(WORK INSTRUCTION) Return every entry exactly, except for any pictures.

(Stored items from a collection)
★ ★ ★ ★ ★

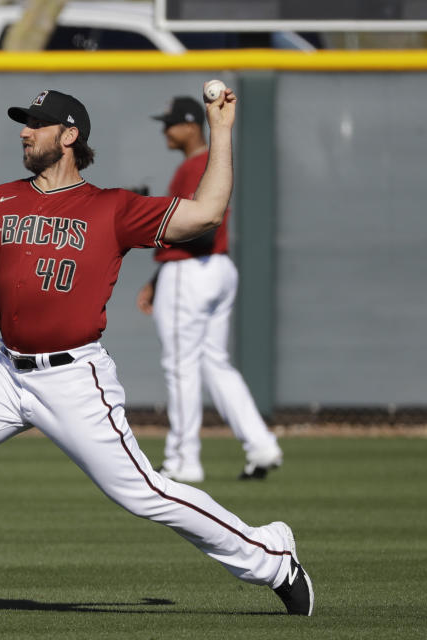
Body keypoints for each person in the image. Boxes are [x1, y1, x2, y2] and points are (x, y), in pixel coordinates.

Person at [0, 89, 313, 616]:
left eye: (37, 123)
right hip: (5, 372)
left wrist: (221, 129)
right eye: (24, 123)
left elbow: (208, 214)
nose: (25, 132)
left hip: (74, 377)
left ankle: (272, 558)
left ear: (70, 135)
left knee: (144, 493)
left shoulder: (111, 208)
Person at [136, 96, 283, 483]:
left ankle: (184, 460)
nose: (165, 130)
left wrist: (149, 216)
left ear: (189, 125)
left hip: (191, 270)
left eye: (170, 123)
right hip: (218, 269)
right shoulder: (210, 162)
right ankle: (261, 445)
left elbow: (199, 228)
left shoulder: (194, 166)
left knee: (181, 366)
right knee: (213, 362)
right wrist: (154, 281)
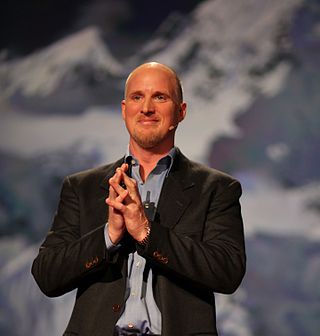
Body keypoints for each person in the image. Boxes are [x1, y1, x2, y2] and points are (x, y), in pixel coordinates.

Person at [32, 62, 246, 336]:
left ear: (180, 112)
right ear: (124, 110)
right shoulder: (82, 187)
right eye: (137, 97)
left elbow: (226, 272)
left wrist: (146, 233)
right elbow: (47, 275)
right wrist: (109, 235)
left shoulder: (216, 188)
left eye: (160, 97)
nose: (146, 108)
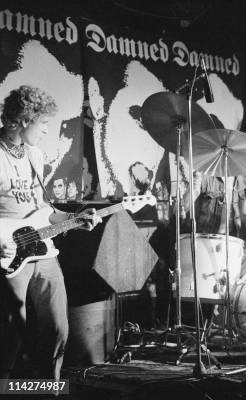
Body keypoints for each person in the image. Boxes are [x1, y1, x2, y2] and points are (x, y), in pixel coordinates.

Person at [0, 85, 101, 387]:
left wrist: (73, 219)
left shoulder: (35, 154)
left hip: (43, 250)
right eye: (43, 123)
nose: (46, 130)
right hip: (8, 254)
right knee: (8, 337)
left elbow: (43, 207)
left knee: (57, 329)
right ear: (23, 120)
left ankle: (49, 389)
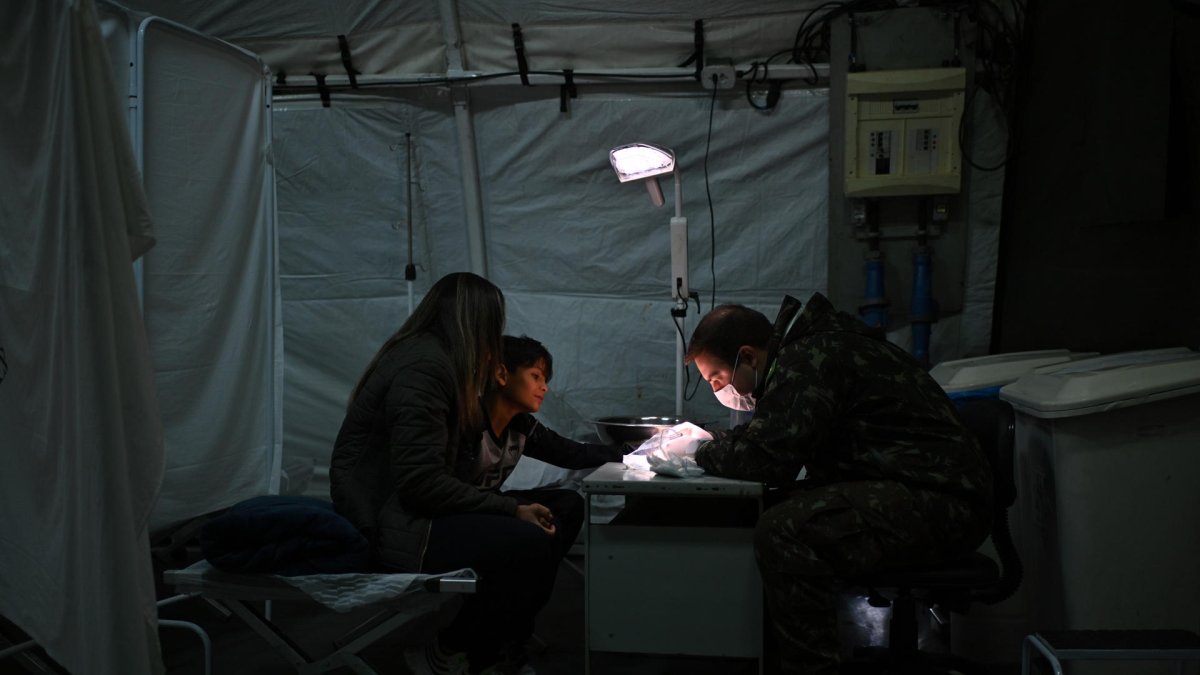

★ ★ ★ ★ ★

(RESULT)
Body keypoints for each person in the image. Boxes are [x1, y1, x2, y2] and points are (x, y), in pixel coordinates.

Person at [0, 89, 313, 616]:
left eye: (37, 123)
right hip: (5, 372)
left wrist: (221, 129)
right eye: (24, 123)
left elbow: (208, 214)
nose: (25, 132)
left hip: (74, 377)
left ankle: (272, 558)
left ear: (70, 135)
left knee: (144, 493)
left shoulder: (111, 208)
Person at [136, 96, 283, 483]:
left ankle: (184, 460)
nose: (165, 130)
left wrist: (149, 216)
left ear: (189, 125)
left hip: (191, 270)
left eye: (170, 123)
right hip: (218, 269)
right shoulder: (210, 162)
right ankle: (261, 445)
left elbow: (199, 228)
left shoulder: (194, 166)
left knee: (181, 366)
right knee: (213, 362)
right wrist: (154, 281)
Body keypoints for each person in the image. Boxes are [x1, y1, x2, y2] and points are (x, y), in pixel coordinates.

Person at [32, 62, 246, 336]:
left ear: (180, 112)
right ear: (124, 110)
right shoulder: (82, 187)
right eye: (137, 97)
left elbow: (226, 272)
left wrist: (146, 233)
right elbow: (47, 275)
right wrist: (109, 235)
left shoulder: (216, 188)
left eye: (160, 97)
nose: (146, 108)
Body keypoints for each person in the image. Boxes are [x1, y1, x2, y2] and points are (x, y), in pixel coordinates.

Person at [0, 85, 101, 387]:
left wrist: (73, 219)
left shoulder: (35, 154)
left hip: (43, 250)
right eye: (43, 123)
nose: (46, 130)
right hip: (8, 254)
right knee: (8, 337)
left elbow: (43, 207)
left knee: (57, 329)
right ear: (23, 120)
left ankle: (49, 389)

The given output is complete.